Мы поднялись по винтовой лестнице на башню. Я оставил трех человек на верхней площадке, а сам вылез на крышу, стараясь не высовываться из-за укрытия, и начал махать флагом, крича по-русски «американцы» и «товарищ». Это было около 15.30.

Стрельба прекратилась.

Другой берег был ярдах в 500–600, и там, еще ярдов через 200, по травянистому пологому склону в тени деревьев ходили по опушке леса русские солдаты. Они начали кричать, но я ничего не понимал. Я закричал, но они меня тоже не понимали.

Потом они пустили две зеленые ракеты (а вовсе не красные). Я не мог ответить, так как у нас вообще не было ракет. Они опять открыли огонь, но уже не только по башне, а по всему городу. Все это время немецкие снайперы стреляли в меня с тыла.

Я опять замахал американским флагом, пытаясь не высовываться из укрытия. Без устали кричал то «американцы», то «товарищ», а то объяснял по-английски, что мы американский патруль.

Они прекратили стрельбу и снова принялись кричать. Я прикрепил древко флага к правому углу башни так, чтобы они могли видеть полосы на флаге. К этому времени я послал «джип» обратно в лагерь, чтобы найти русского военнопленного, говорящего по-немецки.

Русские опять начали стрелять. На этот раз с левой опушки «кашлянуло» противотанковое орудие (я увидел дым). Снаряд врезался в башню в 5–6 футах от меня.

Потом они снова прекратили стрельбу.

Привезли русского военнопленного из лагеря. Пол торопливо объяснил ему по-немецки, что надо сказать его соотечественникам на другой стороне реки. Русский высунулся из башни и прокричал несколько фраз. Стрельба прекратилась. Небольшая группа русских солдат двинулась в направлении берега.

Цель задания: Какого цвета ракеты пустили русские солдаты, согласно отрывку о переговорах с башни?

(Собранные данные)
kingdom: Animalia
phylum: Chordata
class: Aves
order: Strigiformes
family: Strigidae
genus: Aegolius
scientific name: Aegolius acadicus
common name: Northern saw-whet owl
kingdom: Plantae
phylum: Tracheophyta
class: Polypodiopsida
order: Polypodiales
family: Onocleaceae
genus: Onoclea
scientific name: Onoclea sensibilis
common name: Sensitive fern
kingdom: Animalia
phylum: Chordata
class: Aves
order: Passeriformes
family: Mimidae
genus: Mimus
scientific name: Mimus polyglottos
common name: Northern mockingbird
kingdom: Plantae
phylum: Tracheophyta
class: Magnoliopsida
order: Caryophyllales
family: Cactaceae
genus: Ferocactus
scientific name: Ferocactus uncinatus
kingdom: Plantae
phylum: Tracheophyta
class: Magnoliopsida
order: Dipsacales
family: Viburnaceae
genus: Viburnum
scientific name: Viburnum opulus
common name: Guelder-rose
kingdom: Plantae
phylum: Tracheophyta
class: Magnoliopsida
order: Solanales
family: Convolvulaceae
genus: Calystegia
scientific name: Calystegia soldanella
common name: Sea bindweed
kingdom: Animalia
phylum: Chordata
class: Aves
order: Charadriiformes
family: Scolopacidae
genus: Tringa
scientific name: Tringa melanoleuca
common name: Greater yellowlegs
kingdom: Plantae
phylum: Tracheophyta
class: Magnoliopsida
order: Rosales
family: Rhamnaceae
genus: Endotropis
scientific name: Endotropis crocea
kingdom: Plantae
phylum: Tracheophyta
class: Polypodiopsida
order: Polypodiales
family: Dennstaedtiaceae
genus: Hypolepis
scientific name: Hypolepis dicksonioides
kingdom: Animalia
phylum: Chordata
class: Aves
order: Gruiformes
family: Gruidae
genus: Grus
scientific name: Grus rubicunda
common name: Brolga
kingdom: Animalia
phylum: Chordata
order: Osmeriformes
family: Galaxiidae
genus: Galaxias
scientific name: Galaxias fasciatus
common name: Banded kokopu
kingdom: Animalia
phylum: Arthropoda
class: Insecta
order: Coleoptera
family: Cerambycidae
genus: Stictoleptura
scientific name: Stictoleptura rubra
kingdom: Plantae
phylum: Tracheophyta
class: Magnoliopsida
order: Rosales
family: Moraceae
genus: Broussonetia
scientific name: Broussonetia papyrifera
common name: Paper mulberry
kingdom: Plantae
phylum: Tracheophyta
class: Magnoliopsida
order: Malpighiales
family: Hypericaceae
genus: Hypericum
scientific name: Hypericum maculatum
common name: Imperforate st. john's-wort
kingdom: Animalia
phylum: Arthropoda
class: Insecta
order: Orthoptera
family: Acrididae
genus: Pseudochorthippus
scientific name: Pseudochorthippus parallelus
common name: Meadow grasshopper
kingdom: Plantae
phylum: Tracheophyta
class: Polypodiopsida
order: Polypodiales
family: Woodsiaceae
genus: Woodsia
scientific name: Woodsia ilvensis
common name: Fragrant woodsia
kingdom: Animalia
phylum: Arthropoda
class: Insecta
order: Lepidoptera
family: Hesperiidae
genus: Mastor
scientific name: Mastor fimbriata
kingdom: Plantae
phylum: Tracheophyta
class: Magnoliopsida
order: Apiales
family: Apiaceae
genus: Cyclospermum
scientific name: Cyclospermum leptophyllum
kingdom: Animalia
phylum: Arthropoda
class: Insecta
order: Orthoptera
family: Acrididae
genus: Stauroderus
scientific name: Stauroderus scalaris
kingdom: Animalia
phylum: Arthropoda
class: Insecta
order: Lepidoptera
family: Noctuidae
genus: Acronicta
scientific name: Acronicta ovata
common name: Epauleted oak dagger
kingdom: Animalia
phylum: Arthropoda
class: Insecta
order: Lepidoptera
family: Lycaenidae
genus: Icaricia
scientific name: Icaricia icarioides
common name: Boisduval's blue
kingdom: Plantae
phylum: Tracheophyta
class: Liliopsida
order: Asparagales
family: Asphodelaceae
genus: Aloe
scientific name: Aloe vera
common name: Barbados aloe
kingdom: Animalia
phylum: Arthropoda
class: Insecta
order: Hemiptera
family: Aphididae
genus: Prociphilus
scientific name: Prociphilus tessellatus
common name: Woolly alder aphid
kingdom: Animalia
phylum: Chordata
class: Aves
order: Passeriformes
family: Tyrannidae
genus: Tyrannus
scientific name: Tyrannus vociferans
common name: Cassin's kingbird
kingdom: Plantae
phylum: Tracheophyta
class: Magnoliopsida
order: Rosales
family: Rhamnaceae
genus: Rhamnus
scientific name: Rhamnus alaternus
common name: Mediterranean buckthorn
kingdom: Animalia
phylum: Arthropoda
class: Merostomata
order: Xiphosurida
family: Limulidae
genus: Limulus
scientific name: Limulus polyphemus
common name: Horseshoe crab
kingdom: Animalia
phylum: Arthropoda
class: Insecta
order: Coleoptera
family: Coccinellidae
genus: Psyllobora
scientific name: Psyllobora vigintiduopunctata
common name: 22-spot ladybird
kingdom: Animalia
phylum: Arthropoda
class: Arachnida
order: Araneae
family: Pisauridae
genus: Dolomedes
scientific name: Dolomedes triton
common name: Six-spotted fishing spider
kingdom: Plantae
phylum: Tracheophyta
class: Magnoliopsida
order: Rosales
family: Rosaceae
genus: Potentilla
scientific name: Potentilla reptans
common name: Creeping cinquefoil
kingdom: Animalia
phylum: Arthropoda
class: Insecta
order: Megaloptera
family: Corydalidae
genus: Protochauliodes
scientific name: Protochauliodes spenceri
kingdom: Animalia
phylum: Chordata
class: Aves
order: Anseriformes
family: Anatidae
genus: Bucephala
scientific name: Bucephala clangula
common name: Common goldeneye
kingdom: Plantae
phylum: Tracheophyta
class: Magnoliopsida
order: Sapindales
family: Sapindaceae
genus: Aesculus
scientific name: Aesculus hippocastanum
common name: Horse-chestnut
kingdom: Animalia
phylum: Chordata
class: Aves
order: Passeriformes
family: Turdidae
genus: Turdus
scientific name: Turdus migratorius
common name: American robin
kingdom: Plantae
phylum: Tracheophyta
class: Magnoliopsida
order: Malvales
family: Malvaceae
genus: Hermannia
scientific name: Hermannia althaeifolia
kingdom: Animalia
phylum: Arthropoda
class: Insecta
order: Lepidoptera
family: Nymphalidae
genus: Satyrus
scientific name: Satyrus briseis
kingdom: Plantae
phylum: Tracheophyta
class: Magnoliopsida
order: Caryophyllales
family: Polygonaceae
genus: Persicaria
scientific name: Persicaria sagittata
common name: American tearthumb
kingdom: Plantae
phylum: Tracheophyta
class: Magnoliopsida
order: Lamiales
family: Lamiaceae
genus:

Решение задачи: Две зеленые ракеты.